Guider les femmes vers les métiers dits masculins
Dans le programme 2, l'attention a été attirée sur la place des femmes en termes de qualification, rémunération et secteur d'activité. La Nouvelle-Calédonie dispose d'une main-d'oeuvre féminine qualifiée
(dans le secteur tertiaire), mais sousutilisée dans les secteurs en tension. “Plusieurs campagnes de communication ont été mises en place depuis 2008 pour sensibiliser et attirer le public féminin sur les métiers et les formations identifiés comme en forte tension sur le marché de travail (maintenance industrielle, conduite d'engins...), indique Pierre-Henri Charles. Il est important de maintenir l'effort engagé et de toujours sensibiliser l'ensemble des autres acteurs (formateurs, service de l'emploi, primo accueillants, agents communaux, etc.) à la démarche pour qu'ils changent de regard et d'approche, et qu'ils puissent guider les femmes vers les métiers dits masculins et ce, sans a priori."
Fonds paritaire : en janvier 2014
Parallèlement, qu'en est-il du projet de Fonds paritaire ? Au début de cette année 2013, les partenaires sociaux se sont entendus pour aboutir à un accord interprofessionnel relatif à la création d'un Fonds de formation interprofessionnel et une mise en œuvre de cet accord au 1er janvier 2014. Les discussions entre organisations patronales et syndicales, qui avaient débuté en octobre 2011 suite à la signature d'un protocole d'accord, se poursuivent dans cette perspective. La création de ce Fonds apparaît comme un élément important de la restructuration du dispositif de formation.

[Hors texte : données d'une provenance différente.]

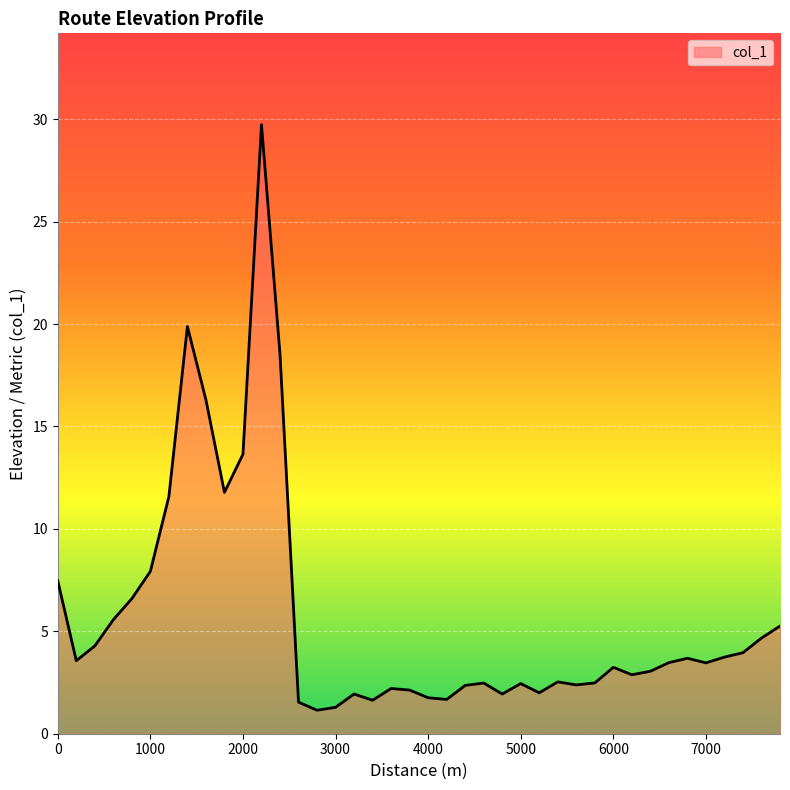

What is the minimum value shown in the chart?

1.1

Il existe en Nouvelle Calédonie 49 000 entreprises, dont 43 000 sont des entreprises artisanales (3 % des entreprises ont plus de 10 salariés). Ce Fonds paritaire aura donc pour vocation de permettre aux TPE de bénéficier de plans de formation. Dans les entreprises d'extraction de nickel, la maintenance des engins fait l'objet d'une sous-traitance. “La formation des futurs salariés des sous-traitants s'avère nécessaire. Le Fonds leur permettra de démultiplier leurs efforts", assure le directeur de la formation professionnelle continue.